Druid is an OLAP engine designed to provide fast real time analytics. Druid adopts a clustered architecture with servers that host various role specific processes. These processes address real time and batch ingestion, indexing, querying of historical and real time data. Apache Druid can be deployed as a virtual machine or a Kubernetes based cluster. Druid does not support a decoupled compute & storage architecture. Deep storage in the form of object storage is used to replicate data to.
Databricks was built by the founders of Spark as an analytics platform to support machine learning use cases. It leverages the Spark framework to process data residing in a data lake and is supported on AWS, GCP and Azure. Databricks coined the marketing term “Lakehouse '' architecture to illustrate the unification of data lake and data warehouse use cases. Customers still manage Spark clusters that process data residing in a Delta lake.

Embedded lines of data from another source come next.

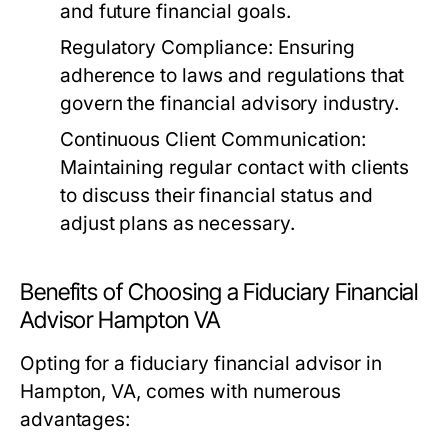
and future financial goals.
Regulatory Compliance:
Ensuring
adherence to laws and regulations that
govern the financial advisory industry.
Continuous Client Communication:
Maintaining regular contact with clients
to discuss their financial status and
adjust plans as necessary.
Benefits of Choosing a Fiduciary Financial
Advisor Hampton VA
Opting for a fiduciary financial advisor in
Hampton, VA, comes with numerous
advantages:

Conversion of data to Delta Lake format is required to leverage the functionality of Delta Lake. Databricks Sql is a relatively new addition to simplify access to data stored in a data lake.

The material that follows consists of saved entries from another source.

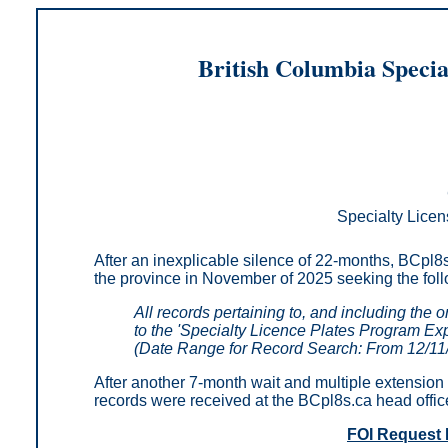
British Columbia Specia
Specialty Licen
After an inexplicable silence of 22-months, BCpl8s
the province in November of 2025 seeking
the fol
All records pertaining to, and including the 
to the 'Specialty Licence Plates Program Ex
(Date Range for Record Search: From 12/11
After another 7-month wait and multiple extension 
records were received at the BCpl8s.ca head offic
FOI Request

Druid provides the ability to handle fast ingest and high concurrency. Custom sizing and cluster tuning are required to balance the compute, memory, storage needs of each process within Druid and to provide high concurrency. Druid clusters can be grown by adding nodes with automatic rebalancing of storage segments assigned to nodes. Self hosted Druid on Kubernetes is an option that users leverage to simplify scaling. Additionally, Cloud based managed Druid offerings are being rolled out. However, these managed offerings are limited in scale and scaling is not granular.
Databricks allow for autoscaling of clusters based on utilization. Additionally, increasing concurrency associated with a sql endpoint can be accomplished through the addition of clusters. Query concurrency per cluster is maxed at 10. However, scaling with additional clusters for concurrency is possible. Databricks provides a choice of instance types.

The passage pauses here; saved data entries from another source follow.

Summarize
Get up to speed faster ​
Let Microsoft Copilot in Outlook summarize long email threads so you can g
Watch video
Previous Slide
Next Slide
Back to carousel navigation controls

Druid provides high performance through columnar storage format, parallel processing, bitmap indexes and roll-ups. Druid, however, recommends a denormalized data model for performance needs. Join operations in Druid are a relatively new feature with various limitations, especially if there is a need to join large datasets.
Databricks is designed to leverage the Spark framework for processing large volumes of data. It leverages compressed Parquet files in a Delta Lake. To reduce the amount of data processed, it uses data pruning on partitions and Parquet file metadata. Databricks does not provide any indexes.
Druid is designed as an OLAP engine to provide fast access to aggregations that are run against large volumes of data. Druid is typically used for customer facing analytics and streaming data processing. Druid is used as an add-on with other data warehousing products that are efficient at scaling, joining, and filtering large volumes of data. It is not a suitable option for data warehouse replacement.
Databricks is a mature Spark based platform proven for processing streaming data. It is widely used for Machine Learning use cases by data scientists through the use of integrated notebooks. From a low latency query perspective, while it offers features like Delta Cache, it does not provide specialized indexes that can deliver low latency queries.